Bildiğiniz gibi ulaşıma zam geldi. Son 1 yıl içinde birçok alanda zam oranları bir hayli fazla oldu. Bizler eleştiri yaparken halkın yararını gözetmek zorundayız. Devlet, ihtiyacı doğrultusunda zam tabi ki yapacak fakat arada ince bir çizgi var.
Ülkenin büyük bir bölümü asgari ücretle çalışıyor. Asgari ücretle geçinen bir aile üstünden bu hesapların yapılması gerektiğini düşünüyorum. Asgari ücretle geçinen sıradan bir vatandaşın aylık düzenli harcamaları, bütçesini etkileyen en büyük faktör. Mesela, işe giderken harcaması gerektiği yol ücreti veya her ay ödediği faturaları. Bunun gibi harcamak zorunda olduğu giderler asıl sorunu oluşturuyor.
NOT: Asgari ücret veren iş yerlerinin birçoğu yol parası vermiyor. Vatandaş bunu cebinden ödemek zorunda kalıyor.
Halkı doğrudan etkileyen sorunlar için çözümlerin bulunması gerekir. En azından bu rutin harcamalar konusunda halk bir nebzede olsa rahatlatılmalı.
DEĞİŞEN KÜLTÜRLER
Birkaç yıldır gözlemlediğim bazı değişimleri sizlere anlatmak istiyorum. Bu değişimler yavaş yavaş ve sessizce yaşamın içine büyük ölçüde girmeye başladı. Gözüme çarpan en büyük değişim, kafe kültürü. Diyebilirsiniz ki kafeler eskiden de vardı. Evet, ama bu kadar çok yaygın değildi. Konseptleri de bu şekilde değildi.

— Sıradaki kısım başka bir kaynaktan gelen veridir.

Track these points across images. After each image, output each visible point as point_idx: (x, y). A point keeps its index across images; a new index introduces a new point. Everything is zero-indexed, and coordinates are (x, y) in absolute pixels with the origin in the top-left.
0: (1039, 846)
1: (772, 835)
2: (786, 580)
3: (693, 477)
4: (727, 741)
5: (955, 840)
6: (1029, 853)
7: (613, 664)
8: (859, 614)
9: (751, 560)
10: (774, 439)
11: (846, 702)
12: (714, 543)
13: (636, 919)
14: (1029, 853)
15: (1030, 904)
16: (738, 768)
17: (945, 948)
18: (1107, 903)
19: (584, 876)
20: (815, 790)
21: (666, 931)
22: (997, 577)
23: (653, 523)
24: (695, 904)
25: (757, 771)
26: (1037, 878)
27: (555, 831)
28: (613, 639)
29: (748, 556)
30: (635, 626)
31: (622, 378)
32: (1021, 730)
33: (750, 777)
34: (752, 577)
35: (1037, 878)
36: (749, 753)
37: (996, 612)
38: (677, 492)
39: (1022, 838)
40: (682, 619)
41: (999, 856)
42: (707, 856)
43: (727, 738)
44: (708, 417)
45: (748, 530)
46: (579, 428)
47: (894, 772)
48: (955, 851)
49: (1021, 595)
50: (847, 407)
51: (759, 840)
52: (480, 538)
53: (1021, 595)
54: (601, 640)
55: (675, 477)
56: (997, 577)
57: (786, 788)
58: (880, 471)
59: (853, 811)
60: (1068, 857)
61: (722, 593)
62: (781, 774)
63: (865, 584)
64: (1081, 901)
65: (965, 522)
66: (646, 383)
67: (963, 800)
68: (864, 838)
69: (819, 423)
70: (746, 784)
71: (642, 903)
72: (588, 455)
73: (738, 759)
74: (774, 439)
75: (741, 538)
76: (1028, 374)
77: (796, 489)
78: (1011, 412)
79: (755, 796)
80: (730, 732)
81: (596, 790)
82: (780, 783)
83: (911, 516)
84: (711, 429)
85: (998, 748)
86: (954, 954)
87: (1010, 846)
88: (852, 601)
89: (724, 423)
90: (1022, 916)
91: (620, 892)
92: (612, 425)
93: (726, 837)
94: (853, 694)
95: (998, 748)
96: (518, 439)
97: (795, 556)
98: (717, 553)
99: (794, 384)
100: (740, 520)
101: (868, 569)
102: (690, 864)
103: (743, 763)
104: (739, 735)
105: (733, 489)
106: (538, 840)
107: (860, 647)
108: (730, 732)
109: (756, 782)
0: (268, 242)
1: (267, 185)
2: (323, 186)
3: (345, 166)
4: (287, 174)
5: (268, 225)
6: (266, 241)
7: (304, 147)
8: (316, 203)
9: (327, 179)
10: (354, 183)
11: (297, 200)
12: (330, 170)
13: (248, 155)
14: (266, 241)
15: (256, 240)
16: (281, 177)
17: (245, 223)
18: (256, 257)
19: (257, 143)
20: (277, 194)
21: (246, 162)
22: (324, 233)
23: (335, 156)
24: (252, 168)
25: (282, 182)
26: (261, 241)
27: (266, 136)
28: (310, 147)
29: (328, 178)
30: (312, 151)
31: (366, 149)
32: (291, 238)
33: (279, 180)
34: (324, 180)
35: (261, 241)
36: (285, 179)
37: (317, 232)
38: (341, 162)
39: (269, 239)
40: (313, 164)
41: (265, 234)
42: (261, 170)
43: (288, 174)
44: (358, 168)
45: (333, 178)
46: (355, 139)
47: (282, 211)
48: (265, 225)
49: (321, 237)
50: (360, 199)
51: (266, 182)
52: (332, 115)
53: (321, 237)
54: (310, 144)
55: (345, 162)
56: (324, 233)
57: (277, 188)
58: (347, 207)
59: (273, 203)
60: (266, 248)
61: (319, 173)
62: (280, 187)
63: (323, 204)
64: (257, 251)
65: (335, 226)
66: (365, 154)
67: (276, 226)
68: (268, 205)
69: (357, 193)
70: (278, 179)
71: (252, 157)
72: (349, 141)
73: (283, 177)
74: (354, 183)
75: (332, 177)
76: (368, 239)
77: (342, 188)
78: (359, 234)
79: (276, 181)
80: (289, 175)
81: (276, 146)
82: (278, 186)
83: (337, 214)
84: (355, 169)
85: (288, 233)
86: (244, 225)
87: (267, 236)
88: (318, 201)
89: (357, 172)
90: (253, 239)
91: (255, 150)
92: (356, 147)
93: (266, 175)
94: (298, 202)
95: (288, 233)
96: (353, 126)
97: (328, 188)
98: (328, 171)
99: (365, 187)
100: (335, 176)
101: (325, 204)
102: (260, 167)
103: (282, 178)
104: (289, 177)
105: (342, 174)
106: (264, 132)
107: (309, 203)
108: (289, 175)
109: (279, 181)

Diğer bir değişen kültür, kahve kültürü.
Eskiden, akşam çayları çok önemliydi. Akşam olmadan komşular haberleşip anlaşır, akşamüstü çay içmelere gidilirdi. Çay içmek başlı başına aktivite gibiydi. Bu gibi durumları etrafımızda çok görememeye başladık. Bunun yerini kahve sohbetleri almaya başladı.
Buna sebep olan durumların başında dizi kültürü geliyor diyebilirim. Netflix gibi firmaların ülkemizde etkili olmaya başlamasıyla süreç hızlandı. “Amerikan Polisiye” dizisinde, elinde karton bardakta kahvesini yudumlarken görev başında olan polisleri görürsünüz ya da, polis aracında hamburgerlerini yerken görürsünüz. Polis arabasında burger yemesi, burger kültürünü hayatımızın her anına entegre etmeye çalışılmasıdır. Pratik ve her yerde yiyebilirsiniz mesajını vermektedir. Bu okumayı yapabilmek için devreye medya okuryazarlığı giriyor. Gençlerin izledikleri şeylerde alması gerekenleri ya da almaması gerekenleri ancak bu yolla öğretebiliriz.
Film, dizi veya müzik sektöründe geri kalmış ülkeler bu değişimlerden kaçamaz. Kaçamadığınız değişime iki yolla cevap verirsiniz.
Birincisi: Geri kalınan alanlarda atılımların yapılıp geliştirilmesi.
İkincisi: İzleyici kesimi, izledikleri şeylerle ilgili bilinçli hale getirmek için eğitmek.